[Saved entries]
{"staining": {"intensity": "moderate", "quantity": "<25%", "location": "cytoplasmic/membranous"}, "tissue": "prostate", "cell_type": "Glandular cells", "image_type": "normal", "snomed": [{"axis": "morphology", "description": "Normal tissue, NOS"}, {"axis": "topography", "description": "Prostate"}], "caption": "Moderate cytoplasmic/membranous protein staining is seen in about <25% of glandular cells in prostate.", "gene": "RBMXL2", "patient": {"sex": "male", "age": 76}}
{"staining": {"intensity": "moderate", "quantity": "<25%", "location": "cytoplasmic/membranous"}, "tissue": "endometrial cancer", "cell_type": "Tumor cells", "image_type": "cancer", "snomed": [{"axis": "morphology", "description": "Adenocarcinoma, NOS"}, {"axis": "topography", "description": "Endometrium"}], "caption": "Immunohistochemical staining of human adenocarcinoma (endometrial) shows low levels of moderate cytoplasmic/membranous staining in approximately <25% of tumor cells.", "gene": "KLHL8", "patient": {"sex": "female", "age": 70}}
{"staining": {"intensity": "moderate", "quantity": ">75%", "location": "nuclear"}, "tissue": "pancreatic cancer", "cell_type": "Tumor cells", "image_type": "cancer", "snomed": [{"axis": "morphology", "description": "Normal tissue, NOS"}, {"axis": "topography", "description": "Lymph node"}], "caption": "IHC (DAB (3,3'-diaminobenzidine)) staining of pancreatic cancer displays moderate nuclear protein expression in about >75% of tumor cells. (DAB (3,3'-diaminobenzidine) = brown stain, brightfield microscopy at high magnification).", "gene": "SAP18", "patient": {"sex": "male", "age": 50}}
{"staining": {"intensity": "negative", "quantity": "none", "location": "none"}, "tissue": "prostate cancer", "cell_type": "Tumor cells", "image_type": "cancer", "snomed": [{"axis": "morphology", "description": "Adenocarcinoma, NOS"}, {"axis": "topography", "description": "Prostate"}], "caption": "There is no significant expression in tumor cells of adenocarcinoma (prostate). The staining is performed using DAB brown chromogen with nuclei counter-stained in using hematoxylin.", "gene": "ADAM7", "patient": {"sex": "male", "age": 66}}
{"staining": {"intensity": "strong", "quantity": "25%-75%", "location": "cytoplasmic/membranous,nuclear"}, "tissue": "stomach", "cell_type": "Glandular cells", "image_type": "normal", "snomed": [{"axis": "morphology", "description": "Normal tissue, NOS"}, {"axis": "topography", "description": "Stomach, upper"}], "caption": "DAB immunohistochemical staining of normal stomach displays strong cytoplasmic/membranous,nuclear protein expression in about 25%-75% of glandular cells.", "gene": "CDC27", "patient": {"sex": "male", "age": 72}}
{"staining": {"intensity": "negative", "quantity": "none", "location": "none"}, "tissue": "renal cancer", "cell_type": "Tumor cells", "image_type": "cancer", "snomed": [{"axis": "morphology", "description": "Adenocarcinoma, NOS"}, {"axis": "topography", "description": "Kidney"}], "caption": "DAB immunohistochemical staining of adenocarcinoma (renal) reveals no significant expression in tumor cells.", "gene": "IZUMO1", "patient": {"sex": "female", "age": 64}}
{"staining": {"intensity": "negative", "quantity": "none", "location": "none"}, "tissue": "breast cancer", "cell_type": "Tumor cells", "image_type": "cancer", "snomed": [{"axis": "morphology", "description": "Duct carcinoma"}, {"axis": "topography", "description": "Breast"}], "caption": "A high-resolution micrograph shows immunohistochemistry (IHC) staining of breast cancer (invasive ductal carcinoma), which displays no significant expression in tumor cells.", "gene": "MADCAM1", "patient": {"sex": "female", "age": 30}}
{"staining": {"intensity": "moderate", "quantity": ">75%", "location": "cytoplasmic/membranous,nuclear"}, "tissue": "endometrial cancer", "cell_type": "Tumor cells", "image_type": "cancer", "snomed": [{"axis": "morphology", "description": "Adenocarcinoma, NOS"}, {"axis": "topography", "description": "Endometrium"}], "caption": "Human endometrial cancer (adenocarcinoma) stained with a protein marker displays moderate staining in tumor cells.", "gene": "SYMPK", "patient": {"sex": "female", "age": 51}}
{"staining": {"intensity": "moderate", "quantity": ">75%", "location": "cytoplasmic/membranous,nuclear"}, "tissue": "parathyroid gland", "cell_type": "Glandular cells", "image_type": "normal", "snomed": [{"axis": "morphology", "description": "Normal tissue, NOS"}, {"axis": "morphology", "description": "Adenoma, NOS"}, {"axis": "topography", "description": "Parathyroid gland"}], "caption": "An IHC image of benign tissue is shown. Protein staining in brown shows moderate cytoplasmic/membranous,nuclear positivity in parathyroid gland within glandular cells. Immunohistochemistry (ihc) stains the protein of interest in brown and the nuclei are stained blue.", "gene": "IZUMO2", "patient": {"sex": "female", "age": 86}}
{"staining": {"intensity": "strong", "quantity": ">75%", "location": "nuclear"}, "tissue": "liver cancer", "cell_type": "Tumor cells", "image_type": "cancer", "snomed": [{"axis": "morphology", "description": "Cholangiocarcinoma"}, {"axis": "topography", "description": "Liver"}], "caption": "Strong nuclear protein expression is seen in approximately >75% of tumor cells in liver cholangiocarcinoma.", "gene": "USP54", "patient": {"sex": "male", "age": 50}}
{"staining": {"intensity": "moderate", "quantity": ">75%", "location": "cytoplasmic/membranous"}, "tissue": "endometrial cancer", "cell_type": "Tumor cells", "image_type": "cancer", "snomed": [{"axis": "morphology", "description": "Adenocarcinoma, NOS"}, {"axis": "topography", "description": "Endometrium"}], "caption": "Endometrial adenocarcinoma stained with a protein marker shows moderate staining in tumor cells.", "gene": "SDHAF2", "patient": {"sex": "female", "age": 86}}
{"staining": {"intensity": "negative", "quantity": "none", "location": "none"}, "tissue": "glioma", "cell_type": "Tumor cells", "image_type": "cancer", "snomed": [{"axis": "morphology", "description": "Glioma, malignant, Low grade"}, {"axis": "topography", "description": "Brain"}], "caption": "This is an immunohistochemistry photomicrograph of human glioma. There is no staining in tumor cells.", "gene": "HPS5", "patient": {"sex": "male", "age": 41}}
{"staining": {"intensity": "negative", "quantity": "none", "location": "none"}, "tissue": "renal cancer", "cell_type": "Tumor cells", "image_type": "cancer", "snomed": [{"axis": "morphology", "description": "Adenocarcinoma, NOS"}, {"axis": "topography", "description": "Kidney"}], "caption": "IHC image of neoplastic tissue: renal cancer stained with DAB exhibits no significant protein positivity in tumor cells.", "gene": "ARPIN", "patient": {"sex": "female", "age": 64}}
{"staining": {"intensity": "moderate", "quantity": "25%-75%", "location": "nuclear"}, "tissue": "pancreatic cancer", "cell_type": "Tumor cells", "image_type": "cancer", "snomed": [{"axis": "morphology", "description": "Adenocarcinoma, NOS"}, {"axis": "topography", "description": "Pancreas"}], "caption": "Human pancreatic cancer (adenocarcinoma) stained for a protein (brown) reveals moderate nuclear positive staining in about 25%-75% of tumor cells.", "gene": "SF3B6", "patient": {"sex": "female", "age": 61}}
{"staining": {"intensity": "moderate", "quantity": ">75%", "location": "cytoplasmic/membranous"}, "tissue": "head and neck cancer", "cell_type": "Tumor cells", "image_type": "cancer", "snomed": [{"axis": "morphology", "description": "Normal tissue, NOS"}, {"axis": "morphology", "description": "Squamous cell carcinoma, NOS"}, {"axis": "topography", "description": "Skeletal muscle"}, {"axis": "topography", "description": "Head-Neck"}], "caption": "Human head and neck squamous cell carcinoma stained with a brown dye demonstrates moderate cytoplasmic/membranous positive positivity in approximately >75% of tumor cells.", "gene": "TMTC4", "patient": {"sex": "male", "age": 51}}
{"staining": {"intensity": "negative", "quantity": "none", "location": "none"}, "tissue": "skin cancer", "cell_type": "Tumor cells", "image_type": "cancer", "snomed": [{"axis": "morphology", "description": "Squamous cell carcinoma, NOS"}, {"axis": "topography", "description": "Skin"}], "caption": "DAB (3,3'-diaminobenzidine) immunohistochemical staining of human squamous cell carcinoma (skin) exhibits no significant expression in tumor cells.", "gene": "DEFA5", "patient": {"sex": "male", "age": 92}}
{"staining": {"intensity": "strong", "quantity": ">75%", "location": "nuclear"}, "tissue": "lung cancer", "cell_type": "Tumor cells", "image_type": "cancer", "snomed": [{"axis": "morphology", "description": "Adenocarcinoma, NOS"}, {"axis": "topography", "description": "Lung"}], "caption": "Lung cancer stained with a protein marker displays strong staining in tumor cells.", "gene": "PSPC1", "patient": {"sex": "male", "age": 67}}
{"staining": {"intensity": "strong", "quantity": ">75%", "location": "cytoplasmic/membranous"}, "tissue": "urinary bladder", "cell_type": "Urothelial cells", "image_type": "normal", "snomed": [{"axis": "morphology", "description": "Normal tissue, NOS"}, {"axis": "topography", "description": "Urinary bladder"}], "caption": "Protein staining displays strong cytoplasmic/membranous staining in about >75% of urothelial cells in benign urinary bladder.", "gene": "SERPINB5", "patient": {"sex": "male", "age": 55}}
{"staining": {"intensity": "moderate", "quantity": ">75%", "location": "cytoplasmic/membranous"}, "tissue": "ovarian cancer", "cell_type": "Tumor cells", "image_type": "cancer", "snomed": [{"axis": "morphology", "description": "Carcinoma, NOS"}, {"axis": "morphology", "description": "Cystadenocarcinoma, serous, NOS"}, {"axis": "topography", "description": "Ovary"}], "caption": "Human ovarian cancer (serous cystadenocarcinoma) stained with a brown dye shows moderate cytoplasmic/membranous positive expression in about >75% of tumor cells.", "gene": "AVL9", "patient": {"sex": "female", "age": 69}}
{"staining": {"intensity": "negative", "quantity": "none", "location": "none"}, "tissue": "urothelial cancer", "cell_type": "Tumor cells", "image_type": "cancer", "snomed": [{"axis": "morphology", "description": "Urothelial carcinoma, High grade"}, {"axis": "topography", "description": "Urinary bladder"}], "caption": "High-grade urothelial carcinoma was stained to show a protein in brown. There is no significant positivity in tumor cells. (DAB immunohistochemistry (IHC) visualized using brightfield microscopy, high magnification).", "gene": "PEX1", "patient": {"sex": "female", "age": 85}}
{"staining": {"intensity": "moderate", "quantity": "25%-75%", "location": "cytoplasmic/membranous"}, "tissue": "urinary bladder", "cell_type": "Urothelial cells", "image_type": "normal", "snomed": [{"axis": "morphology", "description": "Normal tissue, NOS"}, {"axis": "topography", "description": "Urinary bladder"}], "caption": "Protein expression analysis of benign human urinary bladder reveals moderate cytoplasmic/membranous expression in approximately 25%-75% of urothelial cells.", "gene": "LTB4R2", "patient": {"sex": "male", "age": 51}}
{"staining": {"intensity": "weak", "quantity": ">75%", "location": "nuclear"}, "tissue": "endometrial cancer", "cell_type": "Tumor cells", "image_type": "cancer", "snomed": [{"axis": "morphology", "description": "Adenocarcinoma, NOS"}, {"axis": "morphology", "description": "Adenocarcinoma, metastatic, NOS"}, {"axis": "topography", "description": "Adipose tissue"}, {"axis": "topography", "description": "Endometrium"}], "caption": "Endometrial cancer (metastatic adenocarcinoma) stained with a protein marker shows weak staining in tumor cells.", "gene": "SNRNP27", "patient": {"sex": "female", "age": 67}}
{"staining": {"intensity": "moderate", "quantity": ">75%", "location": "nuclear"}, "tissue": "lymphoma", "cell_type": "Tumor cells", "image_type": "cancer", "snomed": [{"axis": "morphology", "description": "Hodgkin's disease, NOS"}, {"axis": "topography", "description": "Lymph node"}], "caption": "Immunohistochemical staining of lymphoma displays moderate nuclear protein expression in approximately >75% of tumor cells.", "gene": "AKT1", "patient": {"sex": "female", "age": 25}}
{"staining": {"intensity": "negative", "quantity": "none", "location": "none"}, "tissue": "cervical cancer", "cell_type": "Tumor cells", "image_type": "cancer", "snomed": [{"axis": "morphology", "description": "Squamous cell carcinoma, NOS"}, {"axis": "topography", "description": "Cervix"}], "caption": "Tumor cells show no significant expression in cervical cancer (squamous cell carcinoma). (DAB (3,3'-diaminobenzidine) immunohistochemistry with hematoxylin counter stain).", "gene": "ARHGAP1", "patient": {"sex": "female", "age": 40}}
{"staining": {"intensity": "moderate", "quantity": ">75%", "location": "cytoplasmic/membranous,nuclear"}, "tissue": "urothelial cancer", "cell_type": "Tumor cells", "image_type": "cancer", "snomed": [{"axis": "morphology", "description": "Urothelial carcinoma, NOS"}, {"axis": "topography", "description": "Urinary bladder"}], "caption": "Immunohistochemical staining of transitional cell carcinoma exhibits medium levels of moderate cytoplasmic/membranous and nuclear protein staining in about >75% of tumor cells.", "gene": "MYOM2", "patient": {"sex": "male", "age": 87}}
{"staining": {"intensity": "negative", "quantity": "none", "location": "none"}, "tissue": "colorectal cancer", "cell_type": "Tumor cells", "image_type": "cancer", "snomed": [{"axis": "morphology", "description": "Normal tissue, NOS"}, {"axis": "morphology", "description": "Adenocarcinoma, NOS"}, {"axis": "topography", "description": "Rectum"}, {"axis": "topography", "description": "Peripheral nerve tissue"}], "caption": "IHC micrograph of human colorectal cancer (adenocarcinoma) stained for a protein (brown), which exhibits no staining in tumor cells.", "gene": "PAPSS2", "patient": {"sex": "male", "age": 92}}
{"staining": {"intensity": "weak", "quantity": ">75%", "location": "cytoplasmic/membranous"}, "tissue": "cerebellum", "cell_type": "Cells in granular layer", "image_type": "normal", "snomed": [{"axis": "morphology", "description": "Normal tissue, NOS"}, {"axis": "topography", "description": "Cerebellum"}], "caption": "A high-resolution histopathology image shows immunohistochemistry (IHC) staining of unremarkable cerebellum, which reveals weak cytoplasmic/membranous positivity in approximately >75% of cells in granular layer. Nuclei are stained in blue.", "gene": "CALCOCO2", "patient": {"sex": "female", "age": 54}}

▶ **WHAT YOU NEED TO DO**
Look back at the entries above and repeat, unchanged, every line from the line holding "marker displays strong" through the line holding "ovarian cancer (serous".

▶ **SOLUTION BELOW**
{"staining": {"intensity": "strong", "quantity": ">75%", "location": "nuclear"}, "tissue": "lung cancer", "cell_type": "Tumor cells", "image_type": "cancer", "snomed": [{"axis": "morphology", "description": "Adenocarcinoma, NOS"}, {"axis": "topography", "description": "Lung"}], "caption": "Lung cancer stained with a protein marker displays strong staining in tumor cells.", "gene": "PSPC1", "patient": {"sex": "male", "age": 67}}
{"staining": {"intensity": "strong", "quantity": ">75%", "location": "cytoplasmic/membranous"}, "tissue": "urinary bladder", "cell_type": "Urothelial cells", "image_type": "normal", "snomed": [{"axis": "morphology", "description": "Normal tissue, NOS"}, {"axis": "topography", "description": "Urinary bladder"}], "caption": "Protein staining displays strong cytoplasmic/membranous staining in about >75% of urothelial cells in benign urinary bladder.", "gene": "SERPINB5", "patient": {"sex": "male", "age": 55}}
{"staining": {"intensity": "moderate", "quantity": ">75%", "location": "cytoplasmic/membranous"}, "tissue": "ovarian cancer", "cell_type": "Tumor cells", "image_type": "cancer", "snomed": [{"axis": "morphology", "description": "Carcinoma, NOS"}, {"axis": "morphology", "description": "Cystadenocarcinoma, serous, NOS"}, {"axis": "topography", "description": "Ovary"}], "caption": "Human ovarian cancer (serous cystadenocarcinoma) stained with a brown dye shows moderate cytoplasmic/membranous positive expression in about >75% of tumor cells.", "gene": "AVL9", "patient": {"sex": "female", "age": 69}}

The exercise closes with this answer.